GITEX: Young Saudis shine with innovative startups

GITEX: Young Saudis shine with innovative startups
Updated 16 October 2014

GITEX: Young Saudis shine with innovative startups

GITEX: Young Saudis shine with innovative startups

The Sheikh Rashid Hall hosted almost all government entities. The Saudi booth was one of them. This year, 28 Saudi companies attended Gitex under the umbrella of the Saudi Export Development Authority (SEDA).
The authority — which was established in January 2013 — is a subsidiary of the Ministry of Commerce & Industry and aims to develop the Saudi nonoil sector. “We develop the sectors in which Saudi Arabia has strengths, such as food, ICT, plastic, petrochemicals,” said an SEDA team member a GITEX.
Asked about the criteria SEDA follows in its choice of events, he said: “We choose our attendance generally according to some criteria, among them the number of visitors, and age of the exhibition.”
Then SEDA communicates with all government agencies across the country, raising interest and support companies who wish to attend. Once the communications and interest-raising process is completed, SEDA starts preparing for the event, covering all details from choosing and designing the place, logistics and advertising.
The most striking aspect of this delegation was the age. All were young Saudis, with a single female, sharing passion and great knowledge of ICT and communication skills.

Arab News interviewed some of the participating companies:

Muhammad Akhlaq Ahmed is a project manager at SmartMethods. The company has a very simple effective product — a small box that teaches the basics of electronic engineering. “We aim at developing talents among students and pupils in school and universities,” said Ahmed. “Our product Mubtakar teaches the basics of electronic engineering.”
The company’s aim, besides providing an easy learning tool, is to “service every talent to develop their thoughts and implement it into a process. One of your talents has won an Intel price last year in the United States.”
SmartMethods sees no competition so far in the market, “We evolve through our products. Our owner is a Saudi, a graduate from Umm Al-Qura University, who preferred to start up his own company rather than working as an employee.” Indeed, a showcase success story.

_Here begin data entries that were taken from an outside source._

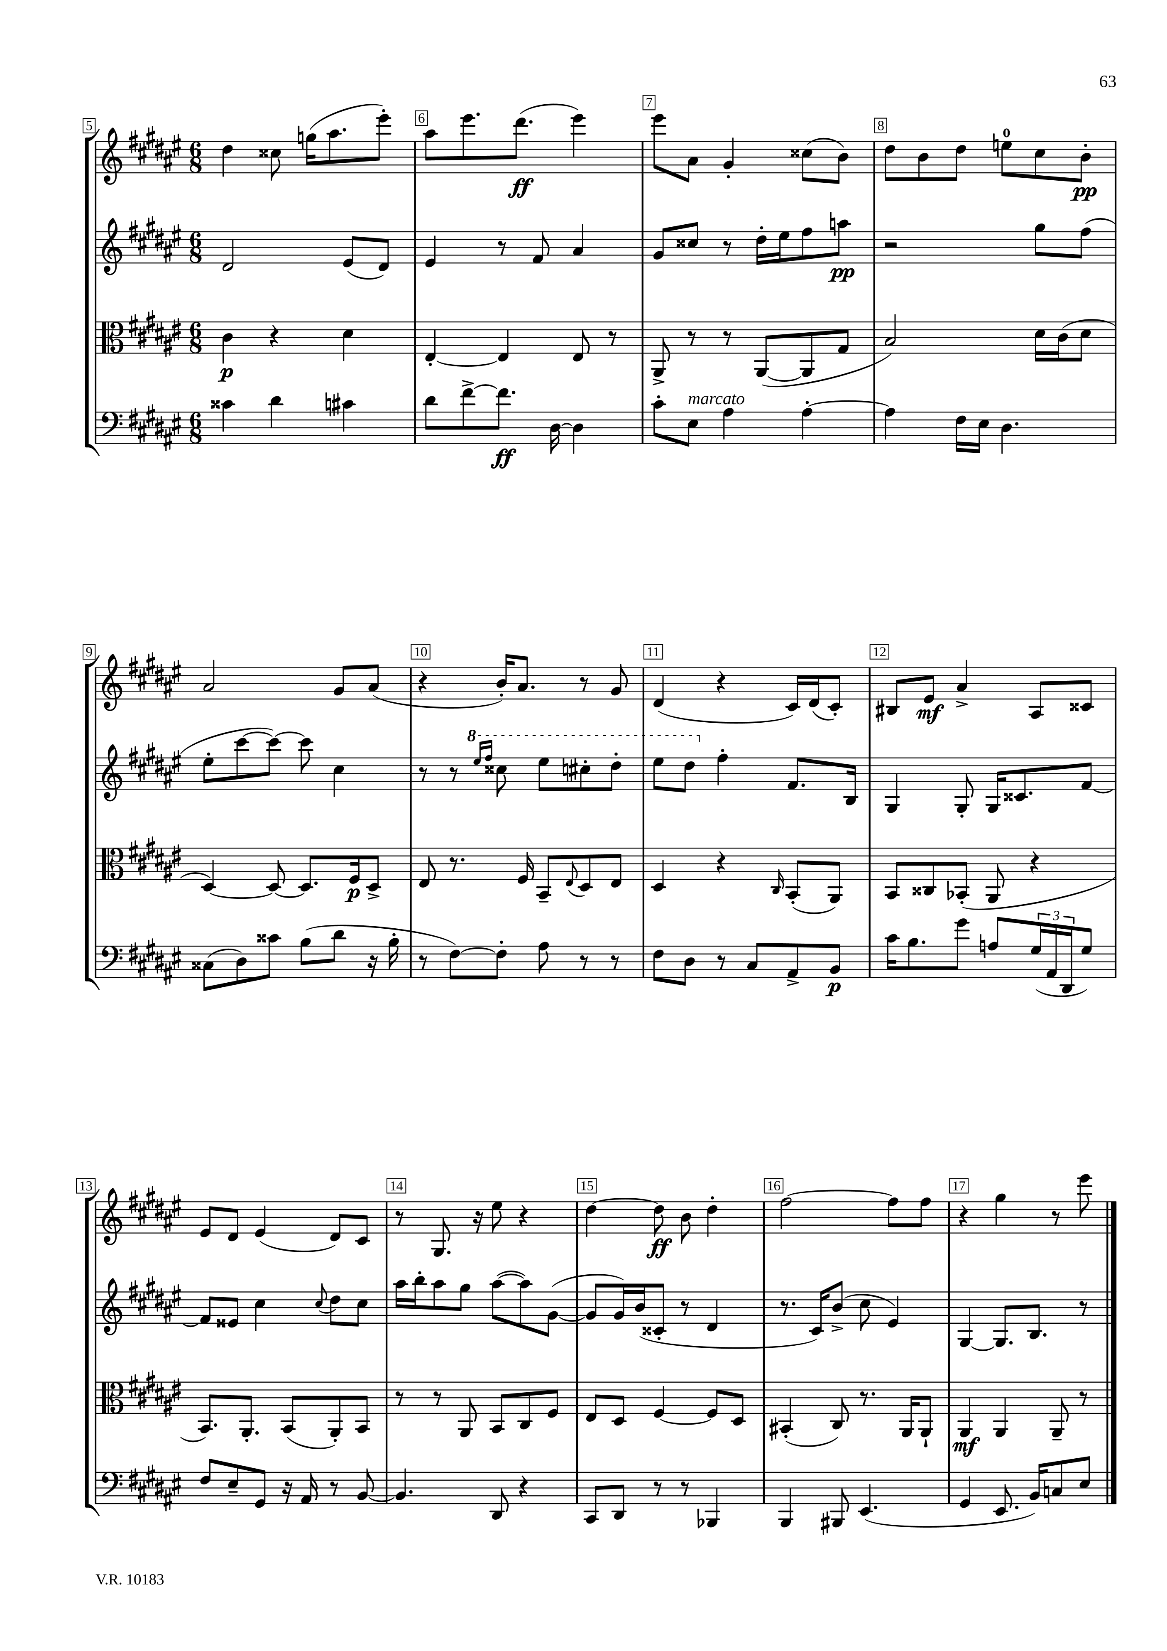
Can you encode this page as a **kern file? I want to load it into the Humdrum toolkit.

**kern	**kern	**kern	**kern
*staff4	*staff3	*staff2	*staff1
*clefF4	*clefC3	*clefG2	*clefG2
*k[f#c#g#d#a#e#]	*k[f#c#g#d#a#e#]	*k[f#c#g#d#a#e#]	*k[f#c#g#d#a#e#]
*M6/8	*M6/8	*M6/8	*M6/8
4c##	4c#	2d#	4dd#
4d#	4r	.	8cc##
.	.	.	(16gg
.	.	.	8.aa#
4c#	4d#	(8e#	.
.	.	8d#)	8eee#')
=	=	=	=
8d#	[4E#'	4e#	8aa#
[8f#^	.	.	8.eee#
8.f#]	4E#]	8r	.
.	.	.	(8.ddd#
.	.	8f#	.
[16D#	.	.	.
4D#]	8E#	4a#	4eee#)
.	8r	.	.
=	=	=	=
8c#'	8AA#^	8g#	8eee#
8E#	8r	8cc##	8a#
4A#	8r	8r	4g#'
.	([8AA#	16dd#'	.
.	.	16ee#	.
[4A#'	8AA#]	8ff#	(8cc##
.	8G#	8aa	8b)
=	=	=	=
4A#]	2B)	2r	8dd#
.	.	.	8b
16F#	.	.	8dd#
16E#	.	.	.
4.D#	.	.	8ee
.	16d#	8gg#	8cc#
.	(16c#	.	.
.	8d#	(8ff#	8b'
=	=	=	=
(8C##	[4D#)	8ee#'	2a#
8D#)	.	[8ccc#	.
8c##	8D#_	8ccc#_)	.
(8B	8.D#]	8ccc#]	.
8d#	.	4cc#	8g#
.	16F#	.	.
16r	8D#^	.	(8a#
16B'	.	.	.
=	=	=	=
8r	8E#	8r	4r
[8F#)	8.r	8r	.
.	.	16qqeee#	.
.	.	16qqfff#	.
8F#']	.	8ccc##	16b')
.	16F#	.	8.a#
8A#	8BB~	8eee#	.
.	8qqE#	.	.
8r	8D#	8ccc#'	8r
8r	8E#	8ddd#'	8g#
=	=	=	=
8F#	4D#	8eee#	(4d#
8D#	.	8ddd#	.
8r	4r	4ff#'	4r
8C#	.	.	.
.	16qqC#	.	.
8AA#^	(8BB'	8.f#	16c#)
.	.	.	(16d#
8BB	8AA#)	.	8c#')
.	.	16B	.
=	=	=	=
16c#	8BB	4G#	8B#
8.B	.	.	.
.	8C##	.	8e#
8g#	(8BB-'	8G#'	4a#^
8A	8AA#	16G#	.
.	.	8.c##	.
(24G#	4r	.	8A#
24AA#	.	.	.
24DD#	.	.	.
8G#)	.	[8f#	8c##
=	=	=	=
8F#	8.BB)	8f#]	8e#
8E#~	.	8e##	8d#
.	8.AA#'	.	.
8GG#	.	4cc#	(4e#
16r	(8BB	.	.
16AA#	.	.	.
.	.	8qqcc#	.
8r	8AA#')	8dd#	8d#)
[8BB	8BB	8cc#	8c#
=	=	=	=
4.BB]	8r	16aa#	8r
.	.	16bb'	.
.	8r	8aa#	8.G#
.	8AA#	8gg#	.
.	.	.	16r
8DD#	8BB	([8aa#	8ee#
4r	8C#	8aa#])	4r
.	8F#	([8g#	.
=	=	=	=
8CC#	8E#	8g#]	[4dd#
8DD#	8D#	16g#)	.
.	.	(16b	.
8r	[4F#	8c##'	8dd#]
8r	.	8r	8b
4BBB-	8F#]	4d#	4dd#'
.	8D#	.	.
=	=	=	=
4BBB	(4BB#'	8.r	[2ff#
.	.	16c#)	.
8BBB#	8C#)	(8b^	.
(4.EE#	8.r	8cc#	.
.	.	4e#)	8ff#]
.	16AA#	.	.
.	8AA#`	.	8ff#
=	=	=	=
4GG#	4AA#	[4G#	4r
8.EE#	4AA#	8.G#]	4gg#
16BB)	.	8.B	.
8C	8AA#~	.	8r
8E#	8r	8r	8eee#
==	==	==	==
*-	*-	*-	*-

A startup company, whose name means innovation, which has the only Saudi female in the delegation. The company creates applications for websites with clients in the private and public sectors. “Our company is three years' old, and the challenge we are facing is big. But our work is great fun because it demands creativity and enthusiasm. The environment we work in is full of energy, progressive, and we share similar mindsets that bring out great result,” said Layla Islami, marketing manager at Ibtikar. The average age is between 24 and 36. “I preferred to work for a smaller company after my graduation, face the challenge in order to be part of the development process we are experiencing in Saudi Arabia,” added Layla Islami.
Ibtikar has an office in Riyadh and plans to open another in Dubai soon.

A startup company that can be seen as a consultancy company for marketing behavior on the Internet. The company started as a web development company using user experience. “We look at our customer’s customers to help support our customer. From that we figure out the solutions. In one to one consultancy it is easy to discover the problem, but that is not possible on the Internet,” said Rakan Taskhandi, project manager. To this end, the company bases solutions on the market behavior of the target – services that help me service my customers in the best way possible.
BrightWare is a company that implements e-payment. It specializes in software development and integration with e-channels. “Our target is the point of sale for e-commerce such as Sadad, Visa. Our customers are SMEs who want to sell online. Take a woman who is selling her cupcakes online, we take her visual shop after she completes her design and organize the payment for her products,” explained Marwan Al-Malarainya, project manager at BrightWare. So far, the company has customers within Saudi Arabia, from both the private and public sectors. “Our focus is to strengthen our abilities in our domain online facilities. We are growing in sharp curves. Therefore, we focus our efforts to help targeted customers.” With 30 employees and 100 customers, there is strong potential for growth.

This company is among the biggest in size attending. The drive of this company is innovation. The ideas for products are collected from among the 1,700 employees in all departments and on all levels, all treated equally. The end-result is a product for which the company holds the ownership and is ready for sale on the market. “We have two units for innovation. The first is that we make sure that we have a suitable environment to develop ideas, that is, our employees feel relaxed and comfortable working in the company. The second unit is the next steps and process after collecting the ideas,” the company stated.
The company has the idea bank that serves as a depository of ideas. The processing starts from evaluation to processing. “Some ideas can’t be processed immediately because there is no suitable technology or the time is not right.” Each idea is a new case and needs to be dealt with individually.
The company covers four different areas of operations: electronic services, support services, solution services and consultancy. “Our customers are our stakeholders and partners as through innovation we are offering unique products,” explained marketing manager Abdullah Al-Jameeli. “Our life style is innovation.”
The company started in 1986 as a research center and developed in 2002 into a service center for electronic information. By 2007 it became what it is today. Elm targets university students by supporting their ideas, creating awareness, teaching them new technologies,” through cooperation programs the company has with some Saudi universities.